Subaru in 1991 was a car company with an identity problem. Its vehicles were associated with a counter-cultural, outdoor-oriented buyer that the rest of the automobile market had begun to colonize, and the company needed to decide whether to compete for mainstream consumers or double down on its existing identity. The agency review that followed was a year-long process involving multiple competing firms, each pitching different versions of who Subaru should be. Rothenberg, then a journalist for The New York Times, was given extraordinary access and used it to document not just the pitch but the entire subculture of the agency business.

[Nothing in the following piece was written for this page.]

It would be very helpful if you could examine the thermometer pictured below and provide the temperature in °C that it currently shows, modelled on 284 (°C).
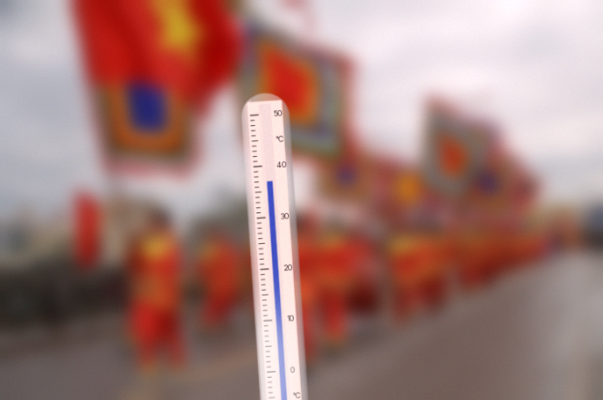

The book is at its strongest as a portrayal of how advertising actually gets made — the internal politics of agencies, the gap between strategic thinking and execution, the fundamental difficulty of creating persuasive communication for a client who is simultaneously the decision-maker and the audience. Rothenberg is sympathetic to the creative people and skeptical of the institutional structures that constrain them.

The agency that won the review — Wieden+Kennedy — is one of the most celebrated creative shops of the era, and the book captures that firm's ethos in detail. But the story ends ambivalently: the campaign Wieden+Kennedy produced was critically admired and commercially ineffective, raising the question of whether advertising that wins awards and loses market share is actually good advertising. Where the Suckers Moon has no comfortable answer to that question, which is part of what makes it honest.

The big ideas

  1. 1.

    A brand is not a product description but a set of meanings and associations, and managing those associations is fundamentally different from managing product quality.

  2. 2.

    Agency reviews are partly theatrical — a performance of problem-solving in which the winner is not always the firm with the best ideas but the one that best understands the client's fears and desires.

  3. 3.

    Creative advertising and effective advertising frequently diverge. Awards ceremonies and sales charts are measuring different things, and the gap between them is a genuine strategic problem.